--- KUTIPAN HALAMAN ---
+-------+

Kemudian fakta di lapangan terkait pekerja di dapur juga masih harus diperhatikan.

  • Keterbatasan Kompetensi SDM dalam skala Produksi Massal. Seperti dikutip dari CNBC Meskipun program MBG bertujuan untuk merekrut tenaga kerja lokal, termasuk warga miskin (wajib merekrut 30% dari warga miskin), banyak petugas yang sehari-hari hanya memasak untuk keluarga kecil. Menurut Kepala BGN, petugas dapur membutuhkan waktu adaptasi agar dapat memenuhi standar kematangan, higienitas, dan cita rasa untuk produksi ribuan porsi makanan. Skala produksi yang masif membutuhkan penanganan dan peralatan yang berbeda, di mana kesalahan kecil (misalnya, masakan tidak matang merata atau proses pendinginan yang tidak tepat) dapat menyebabkan pertumbuhan bakteri yang cepat dan memicu keracunan massal.
  • Minimnya keterlibatan tenaga Ahli Gizi dan Pengawasan. Wakil Ketua DPR RI menyoroti bahwa ahli gizi jangan hanya datang di ujung, melainkan harus terlibat dari proses awal pemasakan untuk memastikan makanan aman dan bergizi. Sebaliknya, Dinas Kesehatan di beberapa daerah (misalnya Dinkes Sumsel) mengakui adanya kekurangan tenaga penjamah makanan yang berwenang untuk mengawasi langsung keamanan pangan di SPPG.

Dari fakta-fakta lapangan ini tentu sekali lagi menjadi memprihatinkan jika program MBG berkesan menakutkan di mata masyarakat. Mengingat tujuan awal program MBG seharusnya pemerintah mengentikan dahulu sementara program MBG. Pemerintah seharusnya melakukan evaluasi besar-besaran terkait program ini, evaluasi itu antara lain harus terkait akan empat hal utama.

+-------+

--- DAFTAR BUTIR ---
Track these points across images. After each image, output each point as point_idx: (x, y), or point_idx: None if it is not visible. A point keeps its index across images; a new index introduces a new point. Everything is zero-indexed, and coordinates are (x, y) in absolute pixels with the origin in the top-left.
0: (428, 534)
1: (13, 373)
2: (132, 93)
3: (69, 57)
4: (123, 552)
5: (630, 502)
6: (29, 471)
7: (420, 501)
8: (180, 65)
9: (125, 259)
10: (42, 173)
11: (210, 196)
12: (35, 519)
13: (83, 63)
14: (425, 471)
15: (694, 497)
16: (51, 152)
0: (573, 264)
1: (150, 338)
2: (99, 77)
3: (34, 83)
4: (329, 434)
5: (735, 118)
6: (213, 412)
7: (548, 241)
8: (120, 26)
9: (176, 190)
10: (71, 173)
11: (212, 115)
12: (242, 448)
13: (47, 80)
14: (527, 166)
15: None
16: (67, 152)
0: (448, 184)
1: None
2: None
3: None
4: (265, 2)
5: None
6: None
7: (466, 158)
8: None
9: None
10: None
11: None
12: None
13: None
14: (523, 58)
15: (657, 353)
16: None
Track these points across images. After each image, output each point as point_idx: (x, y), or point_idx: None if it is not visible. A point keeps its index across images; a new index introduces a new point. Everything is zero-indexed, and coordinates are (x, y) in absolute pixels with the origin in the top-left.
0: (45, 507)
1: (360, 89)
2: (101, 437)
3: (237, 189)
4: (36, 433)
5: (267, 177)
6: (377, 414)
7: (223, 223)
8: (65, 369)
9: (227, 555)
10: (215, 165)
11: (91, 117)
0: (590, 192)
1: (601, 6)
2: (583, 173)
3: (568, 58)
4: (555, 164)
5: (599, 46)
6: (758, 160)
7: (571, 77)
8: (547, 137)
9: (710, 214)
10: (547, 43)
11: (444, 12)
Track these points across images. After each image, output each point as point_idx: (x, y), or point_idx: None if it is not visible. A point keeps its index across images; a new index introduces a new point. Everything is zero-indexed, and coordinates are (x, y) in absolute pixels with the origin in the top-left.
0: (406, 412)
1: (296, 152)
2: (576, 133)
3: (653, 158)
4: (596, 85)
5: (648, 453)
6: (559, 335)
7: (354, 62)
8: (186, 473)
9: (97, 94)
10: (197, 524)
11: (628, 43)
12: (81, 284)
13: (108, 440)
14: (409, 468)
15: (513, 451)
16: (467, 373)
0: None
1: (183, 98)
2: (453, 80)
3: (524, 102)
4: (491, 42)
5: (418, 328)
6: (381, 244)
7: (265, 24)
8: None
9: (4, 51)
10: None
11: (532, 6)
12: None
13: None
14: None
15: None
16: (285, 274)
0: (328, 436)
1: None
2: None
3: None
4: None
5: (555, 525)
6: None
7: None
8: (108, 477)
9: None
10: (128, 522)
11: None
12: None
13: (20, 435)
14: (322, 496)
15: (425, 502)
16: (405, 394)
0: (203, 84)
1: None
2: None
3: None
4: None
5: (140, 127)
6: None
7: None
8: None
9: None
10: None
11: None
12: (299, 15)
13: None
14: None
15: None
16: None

+-------+

--- SOAL ---
Dalam kutipan tentang program MBG, siapa yang menyoroti bahwa ahli gizi harus terlibat sejak proses awal pemasakan? Butir-butir tersebut merupakan bahan tersendiri yang terpisah dari kutipan halaman.

--- JAWABAN ---
Wakil Ketua DPR RI.